## [Description of the task]
Convert the data below, from its first line through the line that contains "des lignes éditoriales", both included, into a JSON list of strings with one string per line and no blank lines.

================

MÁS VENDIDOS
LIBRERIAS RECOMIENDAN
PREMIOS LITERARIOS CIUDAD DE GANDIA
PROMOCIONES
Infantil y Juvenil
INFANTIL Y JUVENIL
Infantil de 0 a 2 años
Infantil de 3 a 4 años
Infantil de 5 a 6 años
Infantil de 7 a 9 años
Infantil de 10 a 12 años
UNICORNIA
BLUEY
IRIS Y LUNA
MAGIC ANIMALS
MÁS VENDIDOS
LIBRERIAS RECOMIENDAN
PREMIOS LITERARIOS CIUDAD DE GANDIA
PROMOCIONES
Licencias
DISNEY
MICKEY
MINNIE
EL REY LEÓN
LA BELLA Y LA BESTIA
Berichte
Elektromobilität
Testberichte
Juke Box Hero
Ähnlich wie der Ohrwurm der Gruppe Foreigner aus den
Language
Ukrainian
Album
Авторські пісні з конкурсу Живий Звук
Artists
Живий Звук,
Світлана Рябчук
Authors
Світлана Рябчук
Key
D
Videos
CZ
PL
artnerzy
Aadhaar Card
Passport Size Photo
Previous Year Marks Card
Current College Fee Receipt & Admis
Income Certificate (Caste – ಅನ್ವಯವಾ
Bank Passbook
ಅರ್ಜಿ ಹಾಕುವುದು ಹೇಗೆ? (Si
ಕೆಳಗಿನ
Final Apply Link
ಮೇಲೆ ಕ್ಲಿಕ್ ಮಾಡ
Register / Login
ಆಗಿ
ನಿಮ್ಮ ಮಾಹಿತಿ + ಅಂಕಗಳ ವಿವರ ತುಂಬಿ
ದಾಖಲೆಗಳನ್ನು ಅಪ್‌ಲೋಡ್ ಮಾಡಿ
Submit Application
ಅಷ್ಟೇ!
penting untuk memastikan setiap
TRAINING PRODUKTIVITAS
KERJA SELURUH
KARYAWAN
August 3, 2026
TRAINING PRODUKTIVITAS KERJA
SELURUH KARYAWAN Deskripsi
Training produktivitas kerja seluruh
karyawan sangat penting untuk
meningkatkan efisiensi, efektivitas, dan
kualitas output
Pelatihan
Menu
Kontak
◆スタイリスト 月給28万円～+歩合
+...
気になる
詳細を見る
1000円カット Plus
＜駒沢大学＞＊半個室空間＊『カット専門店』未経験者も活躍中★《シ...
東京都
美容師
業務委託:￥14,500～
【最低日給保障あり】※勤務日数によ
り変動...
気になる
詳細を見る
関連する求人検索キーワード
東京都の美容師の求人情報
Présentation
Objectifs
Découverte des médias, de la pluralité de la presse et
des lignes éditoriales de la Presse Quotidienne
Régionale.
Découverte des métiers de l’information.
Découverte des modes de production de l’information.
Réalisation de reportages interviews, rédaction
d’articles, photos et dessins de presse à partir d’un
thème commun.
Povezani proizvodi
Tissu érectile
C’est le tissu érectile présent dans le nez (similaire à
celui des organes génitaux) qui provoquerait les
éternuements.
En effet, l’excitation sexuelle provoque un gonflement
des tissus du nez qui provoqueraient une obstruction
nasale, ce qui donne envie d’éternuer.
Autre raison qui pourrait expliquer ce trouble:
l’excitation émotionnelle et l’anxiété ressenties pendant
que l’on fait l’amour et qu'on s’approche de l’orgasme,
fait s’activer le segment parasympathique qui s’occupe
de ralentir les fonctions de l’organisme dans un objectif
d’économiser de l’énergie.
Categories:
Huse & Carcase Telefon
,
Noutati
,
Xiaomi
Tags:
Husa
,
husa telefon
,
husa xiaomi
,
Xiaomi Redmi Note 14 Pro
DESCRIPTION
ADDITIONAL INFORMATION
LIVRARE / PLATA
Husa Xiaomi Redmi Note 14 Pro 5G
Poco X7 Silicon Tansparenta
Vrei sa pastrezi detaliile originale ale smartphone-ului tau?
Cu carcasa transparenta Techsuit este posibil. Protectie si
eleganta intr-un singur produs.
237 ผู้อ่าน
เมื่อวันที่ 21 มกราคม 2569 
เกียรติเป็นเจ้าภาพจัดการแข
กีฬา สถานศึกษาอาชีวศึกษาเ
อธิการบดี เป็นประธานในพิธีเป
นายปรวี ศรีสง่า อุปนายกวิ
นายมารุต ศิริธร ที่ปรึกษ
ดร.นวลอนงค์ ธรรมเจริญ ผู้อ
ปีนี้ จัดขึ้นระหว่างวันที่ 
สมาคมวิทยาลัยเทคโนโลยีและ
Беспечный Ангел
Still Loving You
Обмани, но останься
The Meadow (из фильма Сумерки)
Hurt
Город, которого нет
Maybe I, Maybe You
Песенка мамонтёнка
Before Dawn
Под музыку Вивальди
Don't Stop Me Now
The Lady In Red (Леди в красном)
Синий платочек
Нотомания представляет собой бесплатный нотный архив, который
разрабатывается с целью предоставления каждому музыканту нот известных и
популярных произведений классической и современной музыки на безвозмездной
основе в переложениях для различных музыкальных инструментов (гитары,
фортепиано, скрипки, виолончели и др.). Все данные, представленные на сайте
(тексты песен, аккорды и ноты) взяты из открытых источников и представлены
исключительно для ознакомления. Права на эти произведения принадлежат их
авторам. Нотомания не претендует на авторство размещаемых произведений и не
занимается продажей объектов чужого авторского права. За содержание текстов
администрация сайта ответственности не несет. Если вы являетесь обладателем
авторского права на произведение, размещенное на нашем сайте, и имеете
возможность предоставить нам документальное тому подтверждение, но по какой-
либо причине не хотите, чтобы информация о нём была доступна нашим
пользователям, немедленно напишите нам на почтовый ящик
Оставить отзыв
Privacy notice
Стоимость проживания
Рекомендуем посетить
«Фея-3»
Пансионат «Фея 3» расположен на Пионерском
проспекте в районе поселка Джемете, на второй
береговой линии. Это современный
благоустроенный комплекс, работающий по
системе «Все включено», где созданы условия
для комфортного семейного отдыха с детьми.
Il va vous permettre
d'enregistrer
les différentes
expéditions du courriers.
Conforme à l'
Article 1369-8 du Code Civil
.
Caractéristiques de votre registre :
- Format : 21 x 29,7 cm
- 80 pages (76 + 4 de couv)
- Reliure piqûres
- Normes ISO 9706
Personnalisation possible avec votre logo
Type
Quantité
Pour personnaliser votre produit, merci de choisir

================

## [Solution for this task]
[
  "MÁS VENDIDOS",
  "LIBRERIAS RECOMIENDAN",
  "PREMIOS LITERARIOS CIUDAD DE GANDIA",
  "PROMOCIONES",
  "Infantil y Juvenil",
  "INFANTIL Y JUVENIL",
  "Infantil de 0 a 2 años",
  "Infantil de 3 a 4 años",
  "Infantil de 5 a 6 años",
  "Infantil de 7 a 9 años",
  "Infantil de 10 a 12 años",
  "UNICORNIA",
  "BLUEY",
  "IRIS Y LUNA",
  "MAGIC ANIMALS",
  "MÁS VENDIDOS",
  "LIBRERIAS RECOMIENDAN",
  "PREMIOS LITERARIOS CIUDAD DE GANDIA",
  "PROMOCIONES",
  "Licencias",
  "DISNEY",
  "MICKEY",
  "MINNIE",
  "EL REY LEÓN",
  "LA BELLA Y LA BESTIA",
  "Berichte",
  "Elektromobilität",
  "Testberichte",
  "Juke Box Hero",
  "Ähnlich wie der Ohrwurm der Gruppe Foreigner aus den",
  "Language",
  "Ukrainian",
  "Album",
  "Авторські пісні з конкурсу Живий Звук",
  "Artists",
  "Живий Звук,",
  "Світлана Рябчук",
  "Authors",
  "Світлана Рябчук",
  "Key",
  "D",
  "Videos",
  "CZ",
  "PL",
  "artnerzy",
  "Aadhaar Card",
  "Passport Size Photo",
  "Previous Year Marks Card",
  "Current College Fee Receipt & Admis",
  "Income Certificate (Caste – ಅನ್ವಯವಾ",
  "Bank Passbook",
  "ಅರ್ಜಿ ಹಾಕುವುದು ಹೇಗೆ? (Si",
  "ಕೆಳಗಿನ",
  "Final Apply Link",
  "ಮೇಲೆ ಕ್ಲಿಕ್ ಮಾಡ",
  "Register / Login",
  "ಆಗಿ",
  "ನಿಮ್ಮ ಮಾಹಿತಿ + ಅಂಕಗಳ ವಿವರ ತುಂಬಿ",
  "ದಾಖಲೆಗಳನ್ನು ಅಪ್‌ಲೋಡ್ ಮಾಡಿ",
  "Submit Application",
  "ಅಷ್ಟೇ!",
  "penting untuk memastikan setiap",
  "TRAINING PRODUKTIVITAS",
  "KERJA SELURUH",
  "KARYAWAN",
  "August 3, 2026",
  "TRAINING PRODUKTIVITAS KERJA",
  "SELURUH KARYAWAN Deskripsi",
  "Training produktivitas kerja seluruh",
  "karyawan sangat penting untuk",
  "meningkatkan efisiensi, efektivitas, dan",
  "kualitas output",
  "Pelatihan",
  "Menu",
  "Kontak",
  "◆スタイリスト 月給28万円～+歩合",
  "+...",
  "気になる",
  "詳細を見る",
  "1000円カット Plus",
  "＜駒沢大学＞＊半個室空間＊『カット専門店』未経験者も活躍中★《シ...",
  "東京都",
  "美容師",
  "業務委託:￥14,500～",
  "【最低日給保障あり】※勤務日数によ",
  "り変動...",
  "気になる",
  "詳細を見る",
  "関連する求人検索キーワード",
  "東京都の美容師の求人情報",
  "Présentation",
  "Objectifs",
  "Découverte des médias, de la pluralité de la presse et",
  "des lignes éditoriales de la Presse Quotidienne"
]